Question

How many two-digit numbers, with a non-zero digit in the units place, are there which are more than thrice the number formed by interchanging the positions of its digits?

• A. 5
• B. 6
• C. 8
• D. 7

Answer 1

The Correct Option is B

The correct answer is (B): 

Let the original two-digit number be \( ab \), where \( a \) is the tens digit and \( b \neq 0 \) is the units digit.

The value of the number is \( 10a + b \).

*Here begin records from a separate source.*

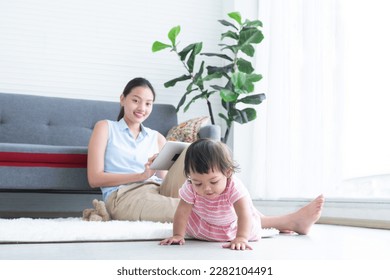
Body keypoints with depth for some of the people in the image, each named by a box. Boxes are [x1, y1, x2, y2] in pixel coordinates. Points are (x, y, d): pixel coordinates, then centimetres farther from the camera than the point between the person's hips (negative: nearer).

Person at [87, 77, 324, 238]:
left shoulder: (157, 138, 25)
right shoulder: (105, 128, 12)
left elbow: (164, 179, 15)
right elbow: (94, 178, 1)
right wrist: (142, 175, -9)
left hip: (159, 193, 4)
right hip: (126, 198, -4)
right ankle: (285, 222, -38)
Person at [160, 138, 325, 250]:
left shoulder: (234, 186, -42)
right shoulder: (190, 188, -38)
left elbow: (244, 214, -48)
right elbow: (182, 212, -29)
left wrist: (241, 238, -60)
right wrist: (178, 235, -35)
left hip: (234, 224, -1)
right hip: (202, 224, 1)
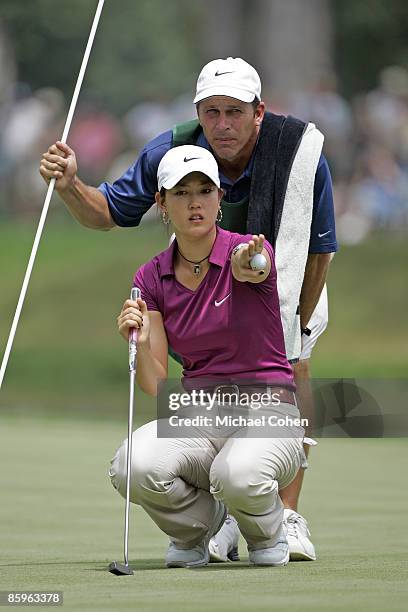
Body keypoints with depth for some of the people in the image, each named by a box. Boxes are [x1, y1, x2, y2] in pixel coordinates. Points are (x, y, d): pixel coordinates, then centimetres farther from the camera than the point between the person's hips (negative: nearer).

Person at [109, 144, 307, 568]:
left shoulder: (248, 252, -6)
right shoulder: (152, 278, 5)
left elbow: (253, 269, -34)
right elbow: (156, 386, 1)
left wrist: (249, 266, -58)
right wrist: (142, 343, -20)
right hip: (196, 415, 3)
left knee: (238, 474, -39)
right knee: (133, 467, -31)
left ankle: (267, 533, 1)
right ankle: (195, 525, 5)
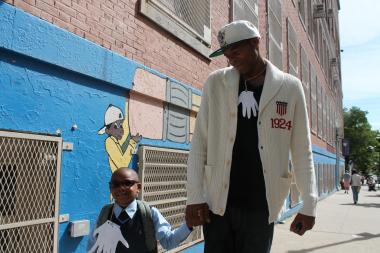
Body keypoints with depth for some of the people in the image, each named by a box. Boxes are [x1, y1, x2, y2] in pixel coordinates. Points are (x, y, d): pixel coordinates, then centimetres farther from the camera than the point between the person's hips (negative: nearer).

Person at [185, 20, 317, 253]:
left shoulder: (289, 87, 0)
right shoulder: (216, 83, 2)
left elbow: (302, 151, 3)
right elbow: (199, 143, 1)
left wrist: (309, 205, 0)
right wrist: (195, 196, -4)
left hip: (261, 205, 0)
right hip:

After interchanging the digits, the new number becomes \( ba = 10b + a \).

Given condition: \[ 10a + b > 3(10b + a) \]

Expand the inequality: \[ 10a + b > 30b + 3a \] \[ 10a - 3a > 30b - b \Rightarrow 7a > 29b \]

Now we test integer values of \( b \) from 1 to 9 (since \( b \neq 0 \)), and find integer values of \( a \) from 1 to 9 that satisfy the inequality.

• For \( b = 1 \): \( 7a > 29 \Rightarrow a > \frac{29}{7} \approx 4.14 \Rightarrow a = 5, 6, 7, 8, 9 \) ⇒ 5 values
• For \( b = 2 \): \( 7a > 58 \Rightarrow a > \frac{58}{7} \approx 8.29 \Rightarrow a = 9 \) ⇒ 1 value
• For \( b \geq 3 \): \( 7a > 87 \) and higher ⇒ No valid \( a \leq 9 \)

Hence, total valid combinations = \( 5 + 1 = \boxed{6} \)